··· TEXT ZUR ANALYSE

Hallo verehrte Captain-Huk-Leser,
hier geben wir Euch heute ein positives Urteil des AG Heidelberg zu den restlichen Sachverständigenkosten aus abgetretenem Recht bekannt. In diesem Fall war es die KRAVAG Logistic – Versicherungs AG, die meinte, eigenmächtig die berechneten Sachverständigenkosten kürzen zu können. Eine Anspruchsgrundlage für die Kürzung bestand jedoch nicht, so dass die Kürzung rechtswidrig war, wie auch das Urteil des Amtsrichtrs der 27. Zivilabteilung des AG Heidelberg beweist. Lest selbst und gebt bitte Eure Kommentare ab.
Viele Grüße
Willi Wacker
Aktenzeichen:
27 C 72/14
Amtsgericht Heidelberg
Im Namen des Volkes
Urteil
In dem Rechtsstreit
…
– Kläger –
gegen
KRAVAG – Logistic-Versicherungs-AG, vertreten d. den Vorstandsvorsitzenden Dr. Norbert Rollingen, Heidenkampsweg 102, 20097 Hamburg
– Beklagte –
wegen Schadensersatz
hat das Amtsgericht Heidelberg durch den Richter am Amtsgericht … am 22.07.2014 ohne mündliche Verhandlung gemäß § 495a ZPO für Recht erkannt:
1. Die Beklagte wird verurteilt, an den Kläger 72,29 € nebst Zinsen hieraus in Höhe von 5 Prozentpunkten über dem Basiszinssatz seit 20.02.2014 zu zahlen.

······

◆ ZU ERLEDIGEN ◆
A) Gib aus den Zeilen den Abschnitt als Markdown-Tabelle mit den Spalten „Nr.“ und „Zeile“ aus, der mit der Zeile beginnt, die „RELATED PRODUCTS“ enthält, und einschließlich der letzten Zeile endet. Lass dabei Leerzeilen und die Bilder weg.
B) Schreib den Text über das Heidelberger Urteil zu den gekürzten Sachverständigenkosten weiter, beginnend nach seinem letzten Satz.
Der Text und die Zeilen stehen in keinem Zusammenhang miteinander.

··· BEREITGESTELLTE DATEN

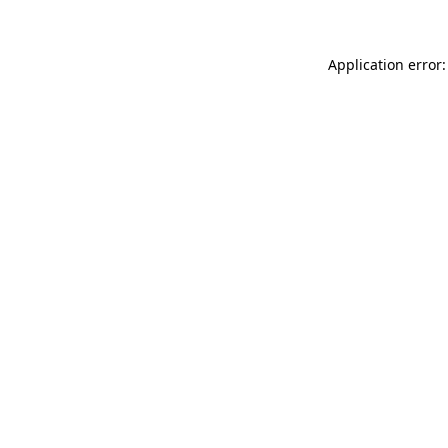
Application error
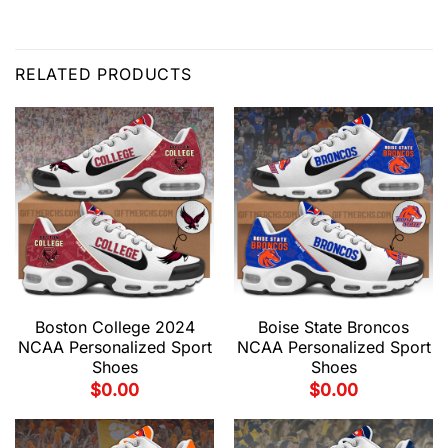
RELATED PRODUCTS
Boston College 2024
Boise State Broncos
NCAA Personalized Sport
NCAA Personalized Sport
Shoes
Shoes
$
0.00
$
0.00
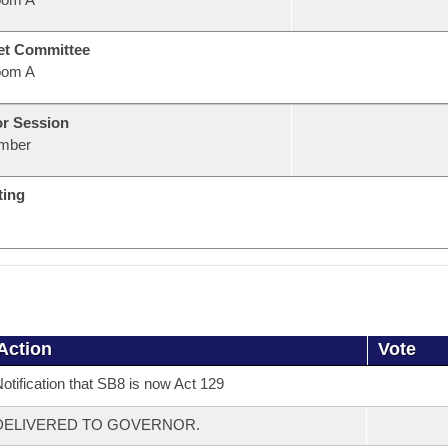
et Committee
oom A
or Session
mber
ting
Action
Vote
otification that SB8 is now Act 129
DELIVERED TO GOVERNOR.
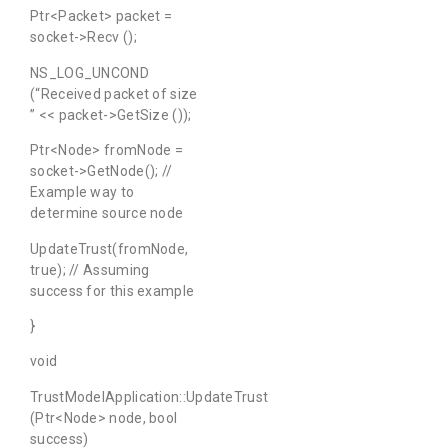
Ptr<Packet> packet =
socket->Recv ();
NS_LOG_UNCOND
(“Received packet of size
” << packet->GetSize ());
Ptr<Node> fromNode =
socket->GetNode(); //
Example way to
determine source node
UpdateTrust(fromNode,
true); // Assuming
success for this example
}
void
TrustModelApplication::UpdateTrust
(Ptr<Node> node, bool
success)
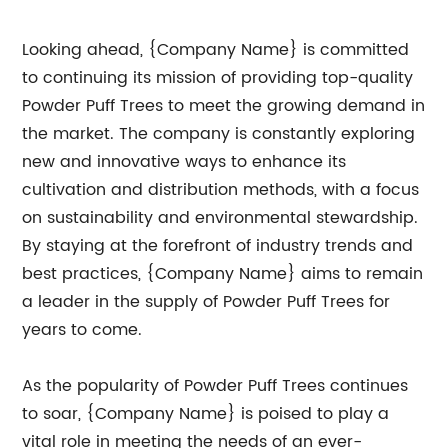
Looking ahead, {Company Name} is committed
to continuing its mission of providing top-quality
Powder Puff Trees to meet the growing demand in
the market. The company is constantly exploring
new and innovative ways to enhance its
cultivation and distribution methods, with a focus
on sustainability and environmental stewardship.
By staying at the forefront of industry trends and
best practices, {Company Name} aims to remain
a leader in the supply of Powder Puff Trees for
years to come.
As the popularity of Powder Puff Trees continues
to soar, {Company Name} is poised to play a
vital role in meeting the needs of an ever-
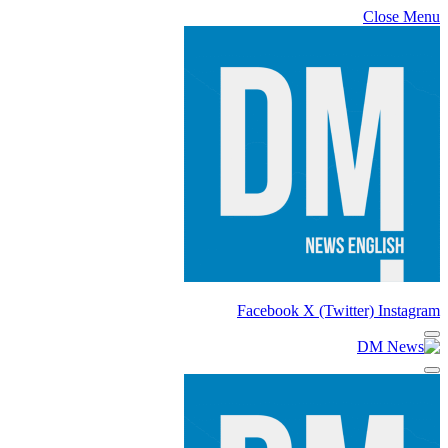
Close Menu
Facebook
X (Twitter)
Instagram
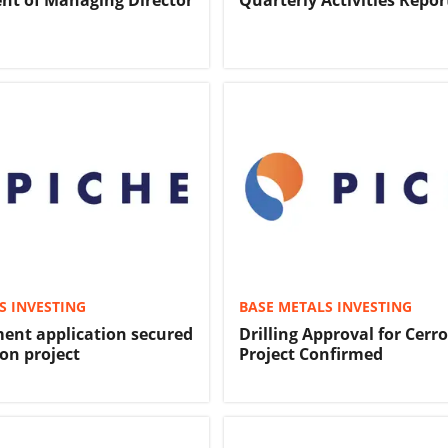
nt of Managing Director
Quarterly Activities Repor
S INVESTING
BASE METALS INVESTING
ent application secured
Drilling Approval for Cerr
on project
Project Confirmed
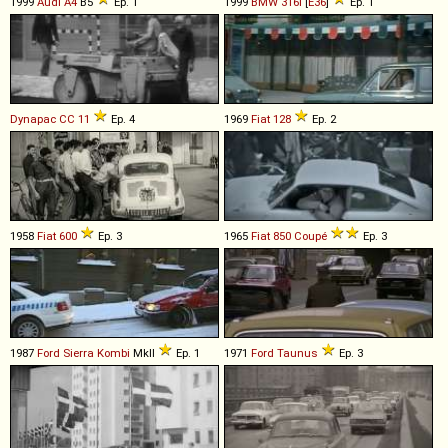
1999
Audi
A4
B5
Ep. 1
1999
BMW
316i
[
E36
]
Ep. 1
Dynapac
CC
11
Ep. 4
1969
Fiat
128
Ep. 2
1958
Fiat
600
Ep. 3
1965
Fiat
850
Coupé
Ep. 3
1987
Ford
Sierra
Kombi
MkII
Ep. 1
1971
Ford
Taunus
Ep. 3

······

◆ ERGEBNISSE JE AUFGABE ◆
A)
| Nr. | Zeile |
|---|---|
| 1 | RELATED PRODUCTS |
| 2 | Boston College 2024 |
| 3 | Boise State Broncos |
| 4 | NCAA Personalized Sport |
| 5 | NCAA Personalized Sport |
| 6 | Shoes |
| 7 | Shoes |
| 8 | $ |
| 9 | 0.00 |
| 10 | $ |
| 11 | 0.00 |
| 12 | et Committee |
| 13 | oom A |
| 14 | or Session |
| 15 | mber |
| 16 | ting |
| 17 | Action |
| 18 | Vote |
| 19 | otification that SB8 is now Act 129 |
| 20 | DELIVERED TO GOVERNOR. |
| 21 | Ptr<Packet> packet = |
| 22 | socket->Recv (); |
| 23 | NS_LOG_UNCOND |
| 24 | (“Received packet of size |
| 25 | ” << packet->GetSize ()); |
| 26 | Ptr<Node> fromNode = |
| 27 | socket->GetNode(); // |
| 28 | Example way to |
| 29 | determine source node |
| 30 | UpdateTrust(fromNode, |
| 31 | true); // Assuming |
| 32 | success for this example |
| 33 | } |
| 34 | void |
| 35 | TrustModelApplication::UpdateTrust |
| 36 | (Ptr<Node> node, bool |
| 37 | success) |
| 38 | Looking ahead, {Company Name} is committed |
| 39 | to continuing its mission of providing top-quality |
| 40 | Powder Puff Trees to meet the growing demand in |
| 41 | the market. The company is constantly exploring |
| 42 | new and innovative ways to enhance its |
| 43 | cultivation and distribution methods, with a focus |
| 44 | on sustainability and environmental stewardship. |
| 45 | By staying at the forefront of industry trends and |
| 46 | best practices, {Company Name} aims to remain |
| 47 | a leader in the supply of Powder Puff Trees for |
| 48 | years to come. |
| 49 | As the popularity of Powder Puff Trees continues |
| 50 | to soar, {Company Name} is poised to play a |
| 51 | vital role in meeting the needs of an ever- |
| 52 | Close Menu |
| 53 | Facebook |
| 54 | X (Twitter) |
| 55 | Instagram |
| 56 | nt of Managing Director |
| 57 | Quarterly Activities Repor |
| 58 | S INVESTING |
| 59 | BASE METALS INVESTING |
| 60 | ent application secured |
| 61 | Drilling Approval for Cerr |
| 62 | on project |
| 63 | Project Confirmed |
| 64 | 1999 |
| 65 | Audi |
| 66 | A4 |
| 67 | B5 |
| 68 | Ep. 1 |
| 69 | 1999 |
| 70 | BMW |
| 71 | 316i |
| 72 | [ |
| 73 | E36 |
| 74 | ] |
| 75 | Ep. 1 |
| 76 | Dynapac |
| 77 | CC |
| 78 | 11 |
| 79 | Ep. 4 |
| 80 | 1969 |
| 81 | Fiat |
| 82 | 128 |
| 83 | Ep. 2 |
| 84 | 1958 |
| 85 | Fiat |
| 86 | 600 |
| 87 | Ep. 3 |
| 88 | 1965 |
| 89 | Fiat |
| 90 | 850 |
| 91 | Coupé |
| 92 | Ep. 3 |
| 93 | 1987 |
| 94 | Ford |
| 95 | Sierra |
| 96 | Kombi |
| 97 | MkII |
| 98 | Ep. 1 |
| 99 | 1971 |
| 100 | Ford |
| 101 | Taunus |
| 102 | Ep. 3 |

B)
2. Die Beklagte wird verurteilt, an den Kläger zu Händen der RAe … 70,20 € nebst Zinsen hieraus in Höhe von 5 Prozentpunkten über dem Basiszinssatz seit 20.02.2014 zu zahlen.
3. im Übrigen wird die Klage abgewiesen.
4. Die Beklagte hat die Kosten des Rechtsstreits zu tragen.
5. Das Urteil ist vorläufig vollstreckbar.
Beschluss
Der Streitwert wird auf 72,79 € festgesetzt.
Entscheidungsgründe
Die Beklagte haftet zu 100% aufgrund eines Verkehrsunfalles vom 02.01.2014 in Heidelberg. Der Geschädigte beauftragte den Kläger mit der Erstellung eines Schadengutachtens. Mit der Klage werden restliche Ansprüche wegen Sachverständigengebühren (gemeint sind -kosten, wie der Amtsrichter unten auch zutreffend feststellt, Anm. des Autors!) aus abgetretenem Recht gemäß Rechnung des Klägers vom 15.01.2014 über Euro 752,97, worauf die Beklagte vorgerichtlich Euro 680,68 bezahlt hat, geltend gemacht.
Der Differenzbetrag ergibt sich zu Euro 72,29, sodass die Klage im Übrigen aus mathematischen Gründen abzuweisen war.
Der Kläger ist aktiv legitimiert.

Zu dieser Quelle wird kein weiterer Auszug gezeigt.